Alegó que representantes de la empresa de software de recursos humanos asesoraron a Selvar y DiGaetano sobre cómo sacarlos de la empresa y bendijeron sus decisiones y comportamiento.
“ADP proporcionó el aparato corporativo y el aviso formal de rescisión que Art y Stephen necesitaban para que la rescisión de su factura pareciera legal para los empleados, inversores, socios comerciales y reguladores de la empresa”, afirma la demanda.
“Sin la participación activa e informada de ADP, Art y Stephen no habrían podido efectuar el despido fraudulento de Bill a través del sistema de nómina y recursos humanos de ADP, que estaba cubierto por un simple despido “a voluntad”,” continúa.

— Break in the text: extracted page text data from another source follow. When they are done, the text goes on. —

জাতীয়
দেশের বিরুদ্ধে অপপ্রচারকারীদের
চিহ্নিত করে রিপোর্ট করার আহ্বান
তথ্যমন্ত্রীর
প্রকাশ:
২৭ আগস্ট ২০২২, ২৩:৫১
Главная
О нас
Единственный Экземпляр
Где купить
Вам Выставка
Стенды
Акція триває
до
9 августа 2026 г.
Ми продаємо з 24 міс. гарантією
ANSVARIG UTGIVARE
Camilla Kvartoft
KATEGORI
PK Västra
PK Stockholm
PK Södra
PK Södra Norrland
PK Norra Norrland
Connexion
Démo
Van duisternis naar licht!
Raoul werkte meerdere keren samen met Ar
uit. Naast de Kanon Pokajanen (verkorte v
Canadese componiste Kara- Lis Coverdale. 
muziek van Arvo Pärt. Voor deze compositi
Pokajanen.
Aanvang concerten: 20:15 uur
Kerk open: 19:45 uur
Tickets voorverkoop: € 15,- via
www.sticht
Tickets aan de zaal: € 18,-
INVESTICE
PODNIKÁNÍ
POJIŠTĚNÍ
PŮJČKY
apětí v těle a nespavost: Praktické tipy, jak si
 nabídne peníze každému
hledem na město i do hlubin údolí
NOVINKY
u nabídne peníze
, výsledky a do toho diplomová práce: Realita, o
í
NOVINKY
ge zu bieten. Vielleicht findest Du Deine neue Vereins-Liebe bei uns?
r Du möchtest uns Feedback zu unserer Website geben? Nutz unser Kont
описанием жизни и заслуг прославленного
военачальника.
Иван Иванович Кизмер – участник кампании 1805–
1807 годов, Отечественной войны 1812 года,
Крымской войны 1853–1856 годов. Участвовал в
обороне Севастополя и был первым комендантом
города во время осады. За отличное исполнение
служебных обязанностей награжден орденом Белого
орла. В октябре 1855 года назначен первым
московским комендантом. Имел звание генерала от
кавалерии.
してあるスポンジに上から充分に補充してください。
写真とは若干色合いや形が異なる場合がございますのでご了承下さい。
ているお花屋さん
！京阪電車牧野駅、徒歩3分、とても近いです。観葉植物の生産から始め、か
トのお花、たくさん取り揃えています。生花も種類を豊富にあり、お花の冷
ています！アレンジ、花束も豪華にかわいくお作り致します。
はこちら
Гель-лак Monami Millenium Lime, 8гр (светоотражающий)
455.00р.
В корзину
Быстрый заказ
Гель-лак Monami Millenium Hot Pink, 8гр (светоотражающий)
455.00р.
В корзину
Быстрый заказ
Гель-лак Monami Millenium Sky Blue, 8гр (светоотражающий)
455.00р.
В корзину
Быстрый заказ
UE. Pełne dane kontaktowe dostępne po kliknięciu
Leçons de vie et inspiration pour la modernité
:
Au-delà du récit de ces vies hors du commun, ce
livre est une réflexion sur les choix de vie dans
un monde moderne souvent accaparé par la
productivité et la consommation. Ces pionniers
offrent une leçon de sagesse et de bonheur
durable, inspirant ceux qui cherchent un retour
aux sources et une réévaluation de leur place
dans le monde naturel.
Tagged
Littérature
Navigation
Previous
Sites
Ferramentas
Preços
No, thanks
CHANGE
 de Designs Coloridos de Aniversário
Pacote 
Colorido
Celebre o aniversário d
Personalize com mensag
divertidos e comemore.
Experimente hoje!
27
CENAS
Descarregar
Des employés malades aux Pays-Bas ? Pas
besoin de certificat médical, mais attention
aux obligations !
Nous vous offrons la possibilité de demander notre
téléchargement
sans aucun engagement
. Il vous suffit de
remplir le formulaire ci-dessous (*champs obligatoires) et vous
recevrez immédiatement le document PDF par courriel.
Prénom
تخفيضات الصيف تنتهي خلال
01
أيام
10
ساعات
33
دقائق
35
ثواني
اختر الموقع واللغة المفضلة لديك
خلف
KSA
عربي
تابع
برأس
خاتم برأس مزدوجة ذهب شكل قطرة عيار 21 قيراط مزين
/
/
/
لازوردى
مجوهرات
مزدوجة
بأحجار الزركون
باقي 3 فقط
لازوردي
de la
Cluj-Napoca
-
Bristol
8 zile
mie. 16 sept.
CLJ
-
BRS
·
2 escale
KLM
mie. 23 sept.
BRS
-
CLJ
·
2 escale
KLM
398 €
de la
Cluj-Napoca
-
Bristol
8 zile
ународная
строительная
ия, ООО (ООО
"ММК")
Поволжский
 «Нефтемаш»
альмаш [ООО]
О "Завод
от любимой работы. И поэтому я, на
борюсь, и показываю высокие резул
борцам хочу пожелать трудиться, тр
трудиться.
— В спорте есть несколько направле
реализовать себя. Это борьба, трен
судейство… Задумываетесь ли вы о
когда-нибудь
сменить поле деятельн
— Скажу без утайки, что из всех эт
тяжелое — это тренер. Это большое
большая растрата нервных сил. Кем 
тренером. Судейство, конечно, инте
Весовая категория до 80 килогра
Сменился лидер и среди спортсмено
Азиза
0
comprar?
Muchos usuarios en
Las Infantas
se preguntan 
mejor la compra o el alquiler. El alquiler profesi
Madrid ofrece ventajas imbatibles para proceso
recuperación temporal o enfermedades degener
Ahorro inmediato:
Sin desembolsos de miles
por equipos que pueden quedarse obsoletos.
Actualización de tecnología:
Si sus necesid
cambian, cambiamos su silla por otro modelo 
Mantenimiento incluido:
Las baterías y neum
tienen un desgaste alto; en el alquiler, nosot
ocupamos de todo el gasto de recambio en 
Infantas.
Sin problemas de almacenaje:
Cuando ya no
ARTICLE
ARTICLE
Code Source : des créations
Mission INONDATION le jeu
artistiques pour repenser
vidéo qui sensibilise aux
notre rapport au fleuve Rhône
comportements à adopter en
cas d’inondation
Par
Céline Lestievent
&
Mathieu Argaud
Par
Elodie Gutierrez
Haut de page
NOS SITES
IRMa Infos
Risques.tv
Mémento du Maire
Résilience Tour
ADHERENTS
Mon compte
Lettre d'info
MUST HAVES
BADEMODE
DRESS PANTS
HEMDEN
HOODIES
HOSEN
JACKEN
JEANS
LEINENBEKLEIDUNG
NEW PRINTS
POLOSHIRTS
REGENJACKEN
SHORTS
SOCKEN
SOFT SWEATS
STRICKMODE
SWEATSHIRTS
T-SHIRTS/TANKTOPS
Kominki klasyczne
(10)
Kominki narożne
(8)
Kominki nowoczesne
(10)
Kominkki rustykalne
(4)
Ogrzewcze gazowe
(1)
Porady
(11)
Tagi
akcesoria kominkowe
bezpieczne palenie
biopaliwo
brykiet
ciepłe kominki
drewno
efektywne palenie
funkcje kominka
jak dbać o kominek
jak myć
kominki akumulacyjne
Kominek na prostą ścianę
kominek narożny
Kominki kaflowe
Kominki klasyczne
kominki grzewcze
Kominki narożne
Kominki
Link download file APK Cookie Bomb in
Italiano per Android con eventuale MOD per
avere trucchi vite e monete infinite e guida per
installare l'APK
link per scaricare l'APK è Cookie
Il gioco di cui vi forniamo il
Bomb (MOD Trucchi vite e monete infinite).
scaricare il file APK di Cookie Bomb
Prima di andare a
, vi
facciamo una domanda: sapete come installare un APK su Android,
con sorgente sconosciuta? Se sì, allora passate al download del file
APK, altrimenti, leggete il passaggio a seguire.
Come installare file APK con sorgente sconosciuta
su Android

“Al proporcionar la autoridad y la formalidad de un aviso de despido de una organización de empleadores profesionales para el plan de Art y Stephen, ADP proporcionó una cobertura crítica para el despido intencional ilegal y permitió a Art y Stephen presentarlo como una acción laboral legítima e independiente en lugar de un incumplimiento del deber fiduciario”.
Selver y DiGaetano dejaron de pagarle a Nieport su parte de las ganancias de la empresa e intercambiaron su participación en Branchill, continúa la demanda.
Nieporte, que ahora trabaja en una nueva empresa de forma remota desde su casa en Nevada, busca al menos 30 millones de dólares en ganancias perdidas, ganancias y el valor de su participación del 12 por ciento.
Además, quiere ser renombrado director de cumplimiento de la empresa.
Pero Alice Hackman, portavoz de ADP, dijo al Wall Street Journal que se defenderá de las acusaciones de Nieporte y que la empresa cumple con las leyes aplicables.
Una vez que los clientes de la empresa toman decisiones por separado y las ingresan en el software, se genera una carta automatizada, dijo.
Mientras tanto, un portavoz de Brumshill dijo que los reclamos de Niporte se basaban en acusaciones fabricadas y que el proceso legal confirmaría que ni él ni los copropietarios participaron en ningún delito.
Nieporte fue despedido por incumplimiento del deber y no tiene derecho al dinero que busca, dijo el portavoz.
Su abogado, Matthew J. Press de Press Carroll LLP, dijo que el único deber de Bramshill era reclamar que no regresó a la oficina, y que tal comportamiento no era una excusa válida para el despido según el acuerdo operativo de la empresa.
El Daily Mail se ha puesto en contacto con ADP y Bramshill Investments para solicitar comentarios.